Me cogió de la mano y me llevó al aseo del personal, sacando un pequeño neceser de su bolso. Me cepilló el pelo, pellizcó mis mejillas y pintó mis labios en pocos segundos.
  —Así estás perfecta —sonrió—. Ahora, jefa, salga a descubrir qué quiere ese hombre, y si es una queja de nuestro servicio, espero que sepa mandarle a paseo educadamente.
  Me reí ante su sugerencia. No sabía por qué estaba nerviosa. George me había vuelto algo paranoica, y miraba para todos lados antes de cruzar de acera. Ya no era tan confiada.
  Caminé hacia la puerta de salida, donde teníamos ubicadas varias mesas en el porche.
  Desde que había descubierto los pantalones capri me los ponía a menudo para trabajar. Ese día llevaba unos negros muy ajustados y una camisa blanca, y sin mangas. Me llevé la mano al colgante, como hacía siempre que estaba nerviosa.
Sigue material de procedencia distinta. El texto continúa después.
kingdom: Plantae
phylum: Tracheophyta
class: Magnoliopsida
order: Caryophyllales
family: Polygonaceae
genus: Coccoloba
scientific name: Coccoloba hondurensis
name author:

  El caballero estaba de espaldas a la puerta. Iba vestido con un traje gris oscuro, su pelo sumamente corto brillaba con el sol al estar peinado con brillantina. Leía el periódico con unas gafas de pasta negra. Me puse delante de él.
  —Buenas tardes caballero, me han dicho que deseaba ver al dueño del viñedo. —Su cabeza fue poco a poco levantándose para mirarme—. Me llamo Mit...
  No pude continuar. Sus ojos, que se clavaron en los míos, eran los mismos que se me aparecían en sueños una y otra vez. Se los veía diferentes tras los cristales negros de las gafas, pero sin duda eran los mismos. La nariz, su boca..., esa boca que tanto había echado de menos. Tragué saliva intentando asimilar lo que tenía delante, no sé si era producto de un espejismo o mi cabeza me estaba jugando una mala pasada. Su expresión seria se desvaneció
en una ligera sonrisa primero, que fue borrándose después para transformar su rostro en preocupación.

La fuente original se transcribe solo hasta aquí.